Transgender weightlifter Laurel Hubbard of New Zealand competed at the Tokyo Olympics. She failed to complete any of her first three lifts and was thus ruled out of medal contention in the women’s over-87 kilogram division.

Quinn, a non-binary and trans midfielder for the Canadian women’s football team, became the first openly trans athlete to win an Olympic medal when the team took gold. It passed without great controversy.

2022

Republican Senate candidate in Missouri put out a campaign ad focused on Lia Thomas, a trans woman having success as a college-level swimmer. The ad said: “Women’s sports are for women, not men pretending to be women.” Thomas was made a lightning rod for the debate around trans women in sport.

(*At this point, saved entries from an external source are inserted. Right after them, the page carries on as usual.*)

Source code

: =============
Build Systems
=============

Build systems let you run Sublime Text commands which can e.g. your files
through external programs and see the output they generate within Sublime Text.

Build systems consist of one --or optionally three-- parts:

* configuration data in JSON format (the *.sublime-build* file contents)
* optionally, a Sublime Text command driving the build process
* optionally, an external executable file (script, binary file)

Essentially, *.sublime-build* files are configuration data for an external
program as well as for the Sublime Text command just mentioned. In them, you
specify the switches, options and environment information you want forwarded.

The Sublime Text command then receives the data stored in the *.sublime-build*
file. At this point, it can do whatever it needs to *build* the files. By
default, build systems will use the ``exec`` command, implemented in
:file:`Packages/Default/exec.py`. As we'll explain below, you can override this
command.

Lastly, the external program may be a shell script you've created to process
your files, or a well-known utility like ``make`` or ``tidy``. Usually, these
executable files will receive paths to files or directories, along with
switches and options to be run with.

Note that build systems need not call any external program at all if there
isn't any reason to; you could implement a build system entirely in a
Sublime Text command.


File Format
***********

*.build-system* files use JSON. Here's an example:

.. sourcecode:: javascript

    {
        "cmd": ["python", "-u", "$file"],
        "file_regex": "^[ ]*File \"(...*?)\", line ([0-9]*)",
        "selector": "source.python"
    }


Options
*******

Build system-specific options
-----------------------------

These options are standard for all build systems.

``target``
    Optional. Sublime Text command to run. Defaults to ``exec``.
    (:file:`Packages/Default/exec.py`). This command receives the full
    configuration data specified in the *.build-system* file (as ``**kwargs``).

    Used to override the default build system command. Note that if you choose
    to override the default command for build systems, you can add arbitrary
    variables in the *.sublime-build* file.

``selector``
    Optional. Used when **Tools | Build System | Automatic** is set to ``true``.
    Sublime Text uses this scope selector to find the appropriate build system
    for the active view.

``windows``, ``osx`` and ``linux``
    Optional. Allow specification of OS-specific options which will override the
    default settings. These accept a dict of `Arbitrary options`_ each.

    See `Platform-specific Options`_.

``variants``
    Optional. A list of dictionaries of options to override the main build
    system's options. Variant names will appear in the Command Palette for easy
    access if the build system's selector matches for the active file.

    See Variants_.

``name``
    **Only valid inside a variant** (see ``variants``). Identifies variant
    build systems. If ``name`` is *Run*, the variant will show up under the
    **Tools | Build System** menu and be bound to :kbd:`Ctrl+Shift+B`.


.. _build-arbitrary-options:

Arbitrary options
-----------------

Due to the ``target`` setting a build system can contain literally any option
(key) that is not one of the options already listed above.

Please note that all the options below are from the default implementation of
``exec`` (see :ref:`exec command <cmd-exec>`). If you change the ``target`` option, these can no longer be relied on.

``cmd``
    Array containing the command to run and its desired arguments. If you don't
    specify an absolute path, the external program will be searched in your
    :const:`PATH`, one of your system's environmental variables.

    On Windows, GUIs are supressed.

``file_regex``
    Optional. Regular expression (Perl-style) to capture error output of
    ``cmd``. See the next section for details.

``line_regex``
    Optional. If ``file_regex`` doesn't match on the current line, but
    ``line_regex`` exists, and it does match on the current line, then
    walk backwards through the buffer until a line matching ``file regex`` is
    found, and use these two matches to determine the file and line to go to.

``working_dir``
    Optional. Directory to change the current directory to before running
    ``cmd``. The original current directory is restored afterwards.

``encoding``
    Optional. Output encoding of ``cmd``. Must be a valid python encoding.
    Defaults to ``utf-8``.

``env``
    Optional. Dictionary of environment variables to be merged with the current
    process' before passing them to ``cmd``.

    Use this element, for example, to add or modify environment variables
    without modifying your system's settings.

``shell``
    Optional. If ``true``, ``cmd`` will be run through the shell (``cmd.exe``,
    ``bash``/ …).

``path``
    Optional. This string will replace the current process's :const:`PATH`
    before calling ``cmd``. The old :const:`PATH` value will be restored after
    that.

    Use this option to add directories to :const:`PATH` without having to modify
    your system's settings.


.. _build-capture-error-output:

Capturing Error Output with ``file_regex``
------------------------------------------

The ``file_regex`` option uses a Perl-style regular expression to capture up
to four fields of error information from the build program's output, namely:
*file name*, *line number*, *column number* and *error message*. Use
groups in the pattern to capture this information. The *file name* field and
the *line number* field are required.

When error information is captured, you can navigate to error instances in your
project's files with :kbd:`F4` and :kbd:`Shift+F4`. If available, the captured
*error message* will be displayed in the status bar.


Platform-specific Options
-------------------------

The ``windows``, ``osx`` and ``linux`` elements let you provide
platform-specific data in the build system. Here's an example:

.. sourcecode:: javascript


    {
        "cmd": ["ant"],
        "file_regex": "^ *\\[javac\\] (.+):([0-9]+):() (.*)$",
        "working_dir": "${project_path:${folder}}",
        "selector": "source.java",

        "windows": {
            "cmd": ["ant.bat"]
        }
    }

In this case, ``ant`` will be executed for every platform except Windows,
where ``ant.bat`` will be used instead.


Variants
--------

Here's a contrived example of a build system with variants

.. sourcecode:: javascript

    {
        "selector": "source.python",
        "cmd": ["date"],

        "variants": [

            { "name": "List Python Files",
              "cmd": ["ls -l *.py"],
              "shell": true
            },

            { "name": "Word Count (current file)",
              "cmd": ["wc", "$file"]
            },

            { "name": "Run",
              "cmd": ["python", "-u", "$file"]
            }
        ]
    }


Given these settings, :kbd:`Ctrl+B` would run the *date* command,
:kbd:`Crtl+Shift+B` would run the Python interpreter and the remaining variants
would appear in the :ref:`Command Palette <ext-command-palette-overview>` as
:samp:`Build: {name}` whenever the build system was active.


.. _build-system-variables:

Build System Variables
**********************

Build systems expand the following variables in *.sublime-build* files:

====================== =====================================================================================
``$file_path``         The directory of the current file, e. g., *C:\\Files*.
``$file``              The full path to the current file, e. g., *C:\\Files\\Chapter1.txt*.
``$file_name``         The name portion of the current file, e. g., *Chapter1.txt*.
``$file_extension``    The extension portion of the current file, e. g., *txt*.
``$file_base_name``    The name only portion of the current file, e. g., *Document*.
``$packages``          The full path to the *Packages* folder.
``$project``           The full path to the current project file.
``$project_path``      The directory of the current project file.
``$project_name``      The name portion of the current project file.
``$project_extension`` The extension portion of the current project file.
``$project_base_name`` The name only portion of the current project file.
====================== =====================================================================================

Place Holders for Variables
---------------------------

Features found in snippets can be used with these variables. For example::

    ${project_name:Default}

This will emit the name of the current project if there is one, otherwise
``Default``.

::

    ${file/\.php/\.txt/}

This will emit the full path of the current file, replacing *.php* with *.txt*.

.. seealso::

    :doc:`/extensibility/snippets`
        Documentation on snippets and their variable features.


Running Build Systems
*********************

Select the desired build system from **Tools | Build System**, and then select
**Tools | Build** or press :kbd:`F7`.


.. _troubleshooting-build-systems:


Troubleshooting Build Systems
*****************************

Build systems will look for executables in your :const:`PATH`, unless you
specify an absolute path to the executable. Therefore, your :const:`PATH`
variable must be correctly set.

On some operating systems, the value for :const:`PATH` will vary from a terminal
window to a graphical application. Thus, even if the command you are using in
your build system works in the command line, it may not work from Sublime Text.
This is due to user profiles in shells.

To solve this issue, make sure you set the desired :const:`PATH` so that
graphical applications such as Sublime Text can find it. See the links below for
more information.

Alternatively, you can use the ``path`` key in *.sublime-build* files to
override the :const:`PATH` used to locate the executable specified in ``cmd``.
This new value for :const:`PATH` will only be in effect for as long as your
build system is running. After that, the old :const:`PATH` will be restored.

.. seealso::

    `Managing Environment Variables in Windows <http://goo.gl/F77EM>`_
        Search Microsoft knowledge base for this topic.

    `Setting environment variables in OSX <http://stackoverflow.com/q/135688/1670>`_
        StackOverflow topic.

Olympic silver medallist Erica Sullivan wrote in Newsweek: “Like anyone else in this sport, Lia has trained diligently to get to where she is and has followed all of the rules and guidelines put before her … She doesn’t win every time. And when she does, she deserves, like anyone else in this sport, to be celebrated for her hard-won success, not labelled a cheater simply because of her identity.”

In June, swimming regulator FINA voted to bar transgender women from the elite women’s competition if they had experienced any part of male puberty. International Rugby League implemented a ban in July.

The scientist informing FINA’s policy found transgender women maintained a performance advantage over female athletes if they underwent male puberty before transitioning, but as the ABC noted, it is unclear how it reached that conclusion.

2023

In March, the IAAF issued a ban on trans women competing against cis women. Cycling’s governing body did the same in July.

In June, the Republican-controlled House of Representatives in the US passed a bill to force schools that receive federal money to place athletes on the team that matches their birth gender; 19 Republican-controlled states have implemented similar laws over recent years. 

There as yet are no trans women competing at the highest level in track and field, or swimming.

University of Colorado Boulder Professor Roger Pielke Jr, a sports governance expert, called “a moral panic” over transgender athletes that was completely disproportionate to their numbers.

“We’re just shadow-boxing now,” Pielke told AP in 2022. “As if there’s not bigger issues sport could deal with.”